### Extracted data

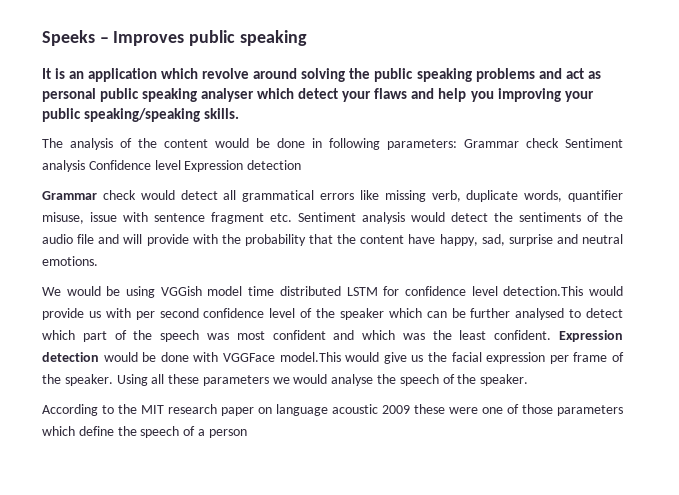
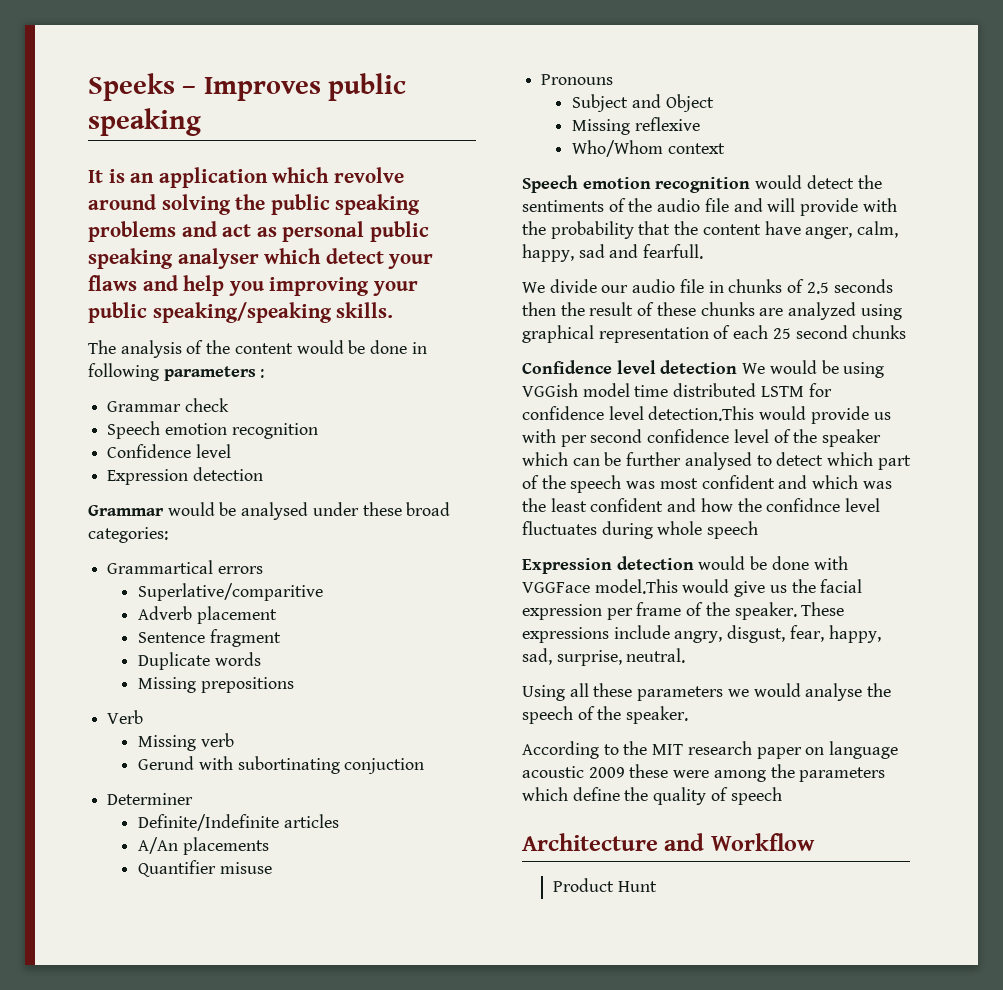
[387,138,623,150] [42,160,181,172] parameters: Grammar check Sentiment analysis Confidence level -> [163,366,265,381] [107,398,229,412] [107,421,318,439] [107,444,231,458] parameters : // Grammar check // Speech emotion recognition // Confidence level //
[102,190,623,202] [42,212,405,224] check would detect all grammatical errors like missing verb, duplicate words, quantifier misuse, issue with sentence fragment etc. Sentiment analysis -> [167,502,451,520] [88,527,168,543] [107,560,263,574] [138,583,324,601] [138,606,277,624] [138,629,281,647] [138,652,261,670] [138,677,294,693] [107,710,144,724] [138,733,234,751] [138,756,425,774] [107,793,194,805] [138,814,339,831] [138,837,269,855] [138,860,272,877] [541,74,614,85] [572,94,714,112] [572,117,700,135] [572,140,725,157] [522,175,751,193] would be analysed under these broad categories: // Grammartical errors // Superlative/comparitive // Adverb placement // Sentence fragment // Duplicate words // Missing prepositions // Verb // Missing verb // Gerund with subortinating conjuction // Determiner // Definite/Indefinite articles // A/An placements // Quantifier misuse // Pronouns // Subject and Object // Missing reflexive // Who/Whom context // Speech emotion recognition
[439,234,623,246] [42,256,98,266] happy, sad, surprise and neutral emotions. // -> [805,221,899,239] [522,244,704,262] [522,279,893,294] [522,302,902,320] [522,325,907,343] [522,360,738,374] anger, calm, happy, sad and fearfull. // We divide our audio file in chunks of 2.5 seconds then the result of these chunks are analyzed using graphical representation of each 25 second chunks // Confidence level detection
[494,330,552,340] confident. -> [590,498,881,512] [522,521,759,539] confident and how the confidnce level fluctuates during whole speech //
(113, 380) none -> [801,602,845,616] [522,625,881,643] [522,648,686,666] These expressions include angry, disgust, fear, happy, sad, surprise, neutral. //
[482,404,553,414] one of those -> [713,764,795,782] among the
[140,426,247,438] speech of a person -> [653,787,782,805] [522,833,815,851] [552,878,657,892] quality of speech // Architecture and Workflow // Product Hunt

### Exercise directions
An exact copy of the entries above, with no pictures, is the required answer.

### Written answer
[387,138,623,150] [42,160,181,172] parameters: Grammar check Sentiment analysis Confidence level -> [163,366,265,381] [107,398,229,412] [107,421,318,439] [107,444,231,458] parameters : // Grammar check // Speech emotion recognition // Confidence level //
[102,190,623,202] [42,212,405,224] check would detect all grammatical errors like missing verb, duplicate words, quantifier misuse, issue with sentence fragment etc. Sentiment analysis -> [167,502,451,520] [88,527,168,543] [107,560,263,574] [138,583,324,601] [138,606,277,624] [138,629,281,647] [138,652,261,670] [138,677,294,693] [107,710,144,724] [138,733,234,751] [138,756,425,774] [107,793,194,805] [138,814,339,831] [138,837,269,855] [138,860,272,877] [541,74,614,85] [572,94,714,112] [572,117,700,135] [572,140,725,157] [522,175,751,193] would be analysed under these broad categories: // Grammartical errors // Superlative/comparitive // Adverb placement // Sentence fragment // Duplicate words // Missing prepositions // Verb // Missing verb // Gerund with subortinating conjuction // Determiner // Definite/Indefinite articles // A/An placements // Quantifier misuse // Pronouns // Subject and Object // Missing reflexive // Who/Whom context // Speech emotion recognition
[439,234,623,246] [42,256,98,266] happy, sad, surprise and neutral emotions. // -> [805,221,899,239] [522,244,704,262] [522,279,893,294] [522,302,902,320] [522,325,907,343] [522,360,738,374] anger, calm, happy, sad and fearfull. // We divide our audio file in chunks of 2.5 seconds then the result of these chunks are analyzed using graphical representation of each 25 second chunks // Confidence level detection
[494,330,552,340] confident. -> [590,498,881,512] [522,521,759,539] confident and how the confidnce level fluctuates during whole speech //
(113, 380) none -> [801,602,845,616] [522,625,881,643] [522,648,686,666] These expressions include angry, disgust, fear, happy, sad, surprise, neutral. //
[482,404,553,414] one of those -> [713,764,795,782] among the
[140,426,247,438] speech of a person -> [653,787,782,805] [522,833,815,851] [552,878,657,892] quality of speech // Architecture and Workflow // Product Hunt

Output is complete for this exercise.